Kommt es zu den Gutscheinen, von denen Anders in breiter Entrüstung erklärt, dass die Kunden damit angeleitet werden, in den Raststätten teure Waren zu kaufen, kann man kaum anders als zu sagen: No shit, Sherlock! In der Welt gibt es nichts umsonst. Vor der Privatisierung der Raststätten 1998 zahlte ich die Toilettenreinigung mit meinen Steuern, jetzt zahlen sie effektiv die Kunden und die teilnehmenden Betriebe. Ich finde das Prinzip super fair. Die jeweiligen Läden wollen die Infrastruktur zur Verfügung stellen, also bezahlen sie sie effektiv anteilig (je nachdem wo viel eingekauft wird werden auch viele Sanifair-Gutscheine eingelöst), und wer nichts kaufen will, bezahlt den Toilettengang selbst. Klar sind die Sachen in Raststätten teurer, sonst würden die ja kein Geschäft machen. Angebot und Nachfrage, und so.
Dass die Hälfte (oder sogar mehr) der Sanifair-Gutscheine nicht eingelöst werden, ist für mich daher kein Skandal, sondern eher ein Zeichen für gutes Verständnis der Kunden. Sie lassen sich eben nicht ködern irgendwelchen teuren Scheiß zu kaufen den sie nicht brauchen, sondern zahlen halt 70 Cent für die Toilette und gut. Und das ist in Ordnung. Ich sehe nicht, wo ich ein Grundrecht auf saubere öffentliche Toiletten ohne jede Gegenleistung haben sollte.

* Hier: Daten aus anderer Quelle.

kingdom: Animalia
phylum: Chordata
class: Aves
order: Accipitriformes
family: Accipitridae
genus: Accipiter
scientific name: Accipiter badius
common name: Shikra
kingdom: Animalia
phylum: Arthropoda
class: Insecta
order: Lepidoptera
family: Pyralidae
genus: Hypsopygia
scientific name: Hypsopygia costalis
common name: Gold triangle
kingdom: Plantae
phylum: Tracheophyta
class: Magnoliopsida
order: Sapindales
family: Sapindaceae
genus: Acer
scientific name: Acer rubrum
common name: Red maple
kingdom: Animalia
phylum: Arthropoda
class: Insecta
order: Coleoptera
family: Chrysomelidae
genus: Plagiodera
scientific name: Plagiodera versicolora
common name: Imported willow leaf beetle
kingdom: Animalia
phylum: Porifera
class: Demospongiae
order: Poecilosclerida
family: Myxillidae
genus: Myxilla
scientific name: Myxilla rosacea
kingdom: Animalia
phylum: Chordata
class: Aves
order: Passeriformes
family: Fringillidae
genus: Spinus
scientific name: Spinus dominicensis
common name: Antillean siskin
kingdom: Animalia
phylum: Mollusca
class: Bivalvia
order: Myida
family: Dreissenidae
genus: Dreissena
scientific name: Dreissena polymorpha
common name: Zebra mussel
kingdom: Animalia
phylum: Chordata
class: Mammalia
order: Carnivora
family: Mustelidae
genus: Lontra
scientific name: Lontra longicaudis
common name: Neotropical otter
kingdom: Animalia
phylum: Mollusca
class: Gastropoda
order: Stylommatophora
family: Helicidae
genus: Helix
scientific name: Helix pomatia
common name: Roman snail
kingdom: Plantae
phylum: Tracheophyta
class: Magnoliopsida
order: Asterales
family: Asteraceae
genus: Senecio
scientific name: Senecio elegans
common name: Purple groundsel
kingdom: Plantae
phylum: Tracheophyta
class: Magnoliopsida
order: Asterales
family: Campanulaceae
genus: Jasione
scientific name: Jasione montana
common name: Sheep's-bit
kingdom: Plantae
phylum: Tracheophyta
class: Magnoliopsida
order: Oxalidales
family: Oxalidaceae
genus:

Entweder das macht der Staat (und angesichts der dreckigen Toiletten an Autobahnen sehe ich den Performance-Mehrgewinn keinesfalls) oder irgendein Unternehmen. Ersteren finanziere ich über Steuern, und letztere machen das für den Gewinn. So oder so muss ich für eine saubere Toilette zahlen.
Das von Anders angesprochene Problem, dass in den Einkaufscentern nur wenige Geschäfte Sanifair-Gutscheine einlösen, ist eines, das der Betreiber lösen muss. Das System funktioniert nur richtig, wenn ich in jedem Geschäft den Gutschein einlösen kann. Mir ist nicht ganz klar, warum die Geschäfte, die in diesen Zentren teilnehmen, den Trittbrettfahrern ihr Vorgehen ermöglichen. Vermutlich rechnen sie mit genügend Mehrumsatz. Das ist eben Marktwirtschaft. Entweder Sanifair funktioniert abseits der Autobahnen, oder es wird auf diese beschränkt bleiben. Ich persönlich bin froh, wo ich über ein funktionierendes, von ordentlichen Angestellten unterhaltenes System auf die Toilette gehen kann und nicht darauf angewiesen bin, dass irgendwelche ausgebeuteten Niedriglöhner mit traurigem Blick von Spenden lebend die Dinger sauber halten. Go Capitalism!